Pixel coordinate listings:
________________________

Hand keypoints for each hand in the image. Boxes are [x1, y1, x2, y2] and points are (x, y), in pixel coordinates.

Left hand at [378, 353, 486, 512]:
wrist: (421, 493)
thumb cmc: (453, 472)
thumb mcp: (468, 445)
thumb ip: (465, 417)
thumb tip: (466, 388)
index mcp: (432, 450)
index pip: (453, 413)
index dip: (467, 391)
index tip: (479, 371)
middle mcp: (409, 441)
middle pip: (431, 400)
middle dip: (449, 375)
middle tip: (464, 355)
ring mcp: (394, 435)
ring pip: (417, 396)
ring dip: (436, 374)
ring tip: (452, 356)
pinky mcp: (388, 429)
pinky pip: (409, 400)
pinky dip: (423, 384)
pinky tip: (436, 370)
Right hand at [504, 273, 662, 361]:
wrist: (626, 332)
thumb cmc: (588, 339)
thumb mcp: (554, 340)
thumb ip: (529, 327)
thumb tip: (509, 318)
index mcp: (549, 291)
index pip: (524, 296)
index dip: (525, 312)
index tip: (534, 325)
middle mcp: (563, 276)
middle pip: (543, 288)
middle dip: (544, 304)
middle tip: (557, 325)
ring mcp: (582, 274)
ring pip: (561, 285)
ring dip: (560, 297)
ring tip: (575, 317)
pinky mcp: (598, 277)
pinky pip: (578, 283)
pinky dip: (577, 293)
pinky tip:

________________________

# WHAT THIS TASK INVOLVES
Now copy each line of the entries that mentions "ring".

# SOLUTION TO THIS EXERCISE
ring mcp: (394, 435)
ring pip: (417, 396)
ring dip: (436, 374)
ring tip: (452, 356)
ring mcp: (582, 274)
ring pip: (561, 285)
ring dip: (560, 297)
ring tip: (575, 317)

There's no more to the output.